今回で2年目の開催を迎えるファン感謝3Days<BOAT RACEバトルトーナメント>。出場選手をみると、前回大会(平和島)では4人だった前年末SGグランプリの出場メンバーが今年は7人に増えた。そして、舞台はグランプリと同じ住之江。1カ月も経たないうちにグランプリを戦った強豪が多数揃うのだから、とても一般戦とは思えない。

 ただし、上位レーサーらが必ずしも勝ち進むかわからないところがこのトーナメントならではのシステム。初日トーナメント(1走8R制)は勝率上位の峰竜太瓜生正義菊地孝平井口佳典松井繁前本泰和茅原悠紀、計7人が1号艇ならそのまま順当に勝ち進みそうだが、枠番が抽選となるため、ひと波乱あってもおかしくない。さらに、初日こそ3着までに入れば2日目のセミファイナル(1走4R制)に進めるが、2日目のセミファイナル突破→3日目のファイナル進出は1着が必須条件となる。

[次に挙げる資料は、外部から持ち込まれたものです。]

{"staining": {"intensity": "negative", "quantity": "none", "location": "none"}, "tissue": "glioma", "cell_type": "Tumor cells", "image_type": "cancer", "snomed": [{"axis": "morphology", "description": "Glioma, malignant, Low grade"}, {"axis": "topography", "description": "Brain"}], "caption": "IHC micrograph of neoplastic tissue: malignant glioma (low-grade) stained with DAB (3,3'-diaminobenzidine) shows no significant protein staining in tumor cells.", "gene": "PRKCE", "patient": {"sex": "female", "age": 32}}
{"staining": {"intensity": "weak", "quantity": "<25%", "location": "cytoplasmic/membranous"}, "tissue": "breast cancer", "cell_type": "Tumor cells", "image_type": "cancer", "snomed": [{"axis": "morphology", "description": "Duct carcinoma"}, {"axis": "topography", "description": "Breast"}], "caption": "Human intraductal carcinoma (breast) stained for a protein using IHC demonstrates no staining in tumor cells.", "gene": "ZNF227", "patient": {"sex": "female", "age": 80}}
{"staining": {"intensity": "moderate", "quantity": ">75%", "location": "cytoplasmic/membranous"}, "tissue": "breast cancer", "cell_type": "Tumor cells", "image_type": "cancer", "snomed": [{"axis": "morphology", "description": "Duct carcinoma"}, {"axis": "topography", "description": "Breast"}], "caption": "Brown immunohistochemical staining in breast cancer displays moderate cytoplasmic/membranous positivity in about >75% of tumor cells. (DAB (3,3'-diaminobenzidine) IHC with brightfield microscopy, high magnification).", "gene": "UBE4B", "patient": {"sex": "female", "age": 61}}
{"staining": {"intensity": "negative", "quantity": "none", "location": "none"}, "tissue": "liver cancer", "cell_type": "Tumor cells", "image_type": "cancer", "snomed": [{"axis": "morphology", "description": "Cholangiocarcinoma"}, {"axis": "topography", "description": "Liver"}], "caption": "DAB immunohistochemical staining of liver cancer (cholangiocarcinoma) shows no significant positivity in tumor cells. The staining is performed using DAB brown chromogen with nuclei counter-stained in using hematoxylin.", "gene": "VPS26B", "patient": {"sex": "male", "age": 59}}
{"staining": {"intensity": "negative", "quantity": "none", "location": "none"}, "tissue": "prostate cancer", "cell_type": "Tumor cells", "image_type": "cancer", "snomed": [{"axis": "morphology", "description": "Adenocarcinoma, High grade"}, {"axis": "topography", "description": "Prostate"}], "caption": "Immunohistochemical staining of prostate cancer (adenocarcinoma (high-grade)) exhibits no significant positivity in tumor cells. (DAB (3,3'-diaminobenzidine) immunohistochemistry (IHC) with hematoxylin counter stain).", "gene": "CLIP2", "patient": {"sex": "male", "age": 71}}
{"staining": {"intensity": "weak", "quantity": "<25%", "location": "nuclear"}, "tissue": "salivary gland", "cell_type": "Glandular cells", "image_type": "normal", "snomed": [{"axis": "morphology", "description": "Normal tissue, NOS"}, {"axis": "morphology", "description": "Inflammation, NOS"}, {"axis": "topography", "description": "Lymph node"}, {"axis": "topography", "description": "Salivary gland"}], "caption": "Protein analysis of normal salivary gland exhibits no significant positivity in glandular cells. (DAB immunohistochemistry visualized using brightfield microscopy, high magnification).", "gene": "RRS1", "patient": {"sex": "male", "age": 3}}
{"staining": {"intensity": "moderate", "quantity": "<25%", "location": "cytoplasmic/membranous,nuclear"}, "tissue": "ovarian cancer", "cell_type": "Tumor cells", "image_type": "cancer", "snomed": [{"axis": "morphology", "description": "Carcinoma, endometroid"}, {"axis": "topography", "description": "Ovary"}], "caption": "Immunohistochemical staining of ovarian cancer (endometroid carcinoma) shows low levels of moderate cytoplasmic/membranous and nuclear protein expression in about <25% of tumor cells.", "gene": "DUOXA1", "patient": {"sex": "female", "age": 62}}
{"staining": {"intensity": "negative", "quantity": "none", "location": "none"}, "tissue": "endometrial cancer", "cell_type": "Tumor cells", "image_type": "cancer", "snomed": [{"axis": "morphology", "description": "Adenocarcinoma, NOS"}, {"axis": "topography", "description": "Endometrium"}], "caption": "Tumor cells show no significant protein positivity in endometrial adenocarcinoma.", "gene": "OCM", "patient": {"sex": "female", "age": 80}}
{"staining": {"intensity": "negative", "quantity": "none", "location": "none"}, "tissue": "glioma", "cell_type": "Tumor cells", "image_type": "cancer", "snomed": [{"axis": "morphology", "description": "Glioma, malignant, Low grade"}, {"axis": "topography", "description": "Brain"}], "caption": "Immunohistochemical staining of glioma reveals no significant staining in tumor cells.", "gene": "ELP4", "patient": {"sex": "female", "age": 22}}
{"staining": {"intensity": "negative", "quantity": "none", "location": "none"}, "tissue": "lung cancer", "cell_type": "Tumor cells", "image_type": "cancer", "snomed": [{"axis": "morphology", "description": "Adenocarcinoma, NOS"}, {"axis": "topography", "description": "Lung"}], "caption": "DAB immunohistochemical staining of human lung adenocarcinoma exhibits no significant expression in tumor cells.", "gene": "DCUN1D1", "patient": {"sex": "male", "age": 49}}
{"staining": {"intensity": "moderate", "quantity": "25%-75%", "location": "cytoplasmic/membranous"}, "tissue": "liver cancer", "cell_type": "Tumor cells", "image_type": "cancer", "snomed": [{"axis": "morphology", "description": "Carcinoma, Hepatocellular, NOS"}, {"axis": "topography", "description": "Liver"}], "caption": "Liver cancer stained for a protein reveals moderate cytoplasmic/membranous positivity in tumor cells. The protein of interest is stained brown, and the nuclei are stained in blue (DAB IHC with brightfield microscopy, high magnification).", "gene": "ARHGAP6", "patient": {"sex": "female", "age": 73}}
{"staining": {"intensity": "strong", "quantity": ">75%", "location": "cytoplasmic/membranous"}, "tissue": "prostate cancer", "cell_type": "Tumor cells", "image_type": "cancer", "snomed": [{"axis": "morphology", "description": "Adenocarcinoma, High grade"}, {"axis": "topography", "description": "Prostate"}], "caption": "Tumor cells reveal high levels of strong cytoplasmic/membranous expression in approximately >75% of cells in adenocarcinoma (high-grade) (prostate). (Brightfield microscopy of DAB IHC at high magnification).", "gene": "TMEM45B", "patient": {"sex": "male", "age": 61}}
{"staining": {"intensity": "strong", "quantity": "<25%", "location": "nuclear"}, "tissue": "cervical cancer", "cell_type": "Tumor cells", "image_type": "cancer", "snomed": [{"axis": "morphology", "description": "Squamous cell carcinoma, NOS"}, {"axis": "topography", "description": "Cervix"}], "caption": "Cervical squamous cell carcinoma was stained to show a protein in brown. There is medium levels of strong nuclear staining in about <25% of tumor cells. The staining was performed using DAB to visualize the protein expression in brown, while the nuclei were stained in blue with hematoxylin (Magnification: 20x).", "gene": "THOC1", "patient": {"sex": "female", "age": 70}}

 そんな過酷な戦いを冷静に勝ち抜けそうなのは松井繁だろう。なんといってもグランプリから正月のオール大阪、そして今回と本拠地での出場が続くアドバンテージは大きい。進入で動き慣れているのも強みだ。また、2016年のグランプリ出場はならなかったが、モーターを仕上げるのが早く、前回大会にも出場しこのシステムを経験している峰竜太に第1シードの利がある。前回の優勝戦でV逸しているだけに気合も相当入っているはずだ。ちなみに前回の覇者は今井美亜。本人もビックリの優勝だった。その今井が今年も出場。第二の今井が出現するのか…。A2勢が活躍すればするほど短期決戦が盛り上がることは確かだ。

※数字は11月27日現在のものです。
※篠崎元志選手、塩崎桐加選手は欠場となりました。ご了承ください。
この開催は3日間の勝ち抜きトーナメント方式とあり、モーター機力が大いにレースに影響する。さらに、今回はペラ調整が最も難しい冬場の開催とあり、住之江を走ったばかりのグランプリ、グランプリシリーズ出場組の「仕上げるスピード」が活きてくるか。
トーナメントは初日、2日目とも5R以降に実施され、枠番はすべて抽選で決定する。
前回開催の平和島はインが強くない水面だったことに対し、住之江はインの強さが全国有数。枠番抽選の持つ意味は大きいとみられる。
今回は男女混合戦で、実力派女子レーサーが8人出場。女子は短期決戦向きと言われ、前回の平和島大会も今井美亜がV。今節も女子レーサーの走りに注目したい。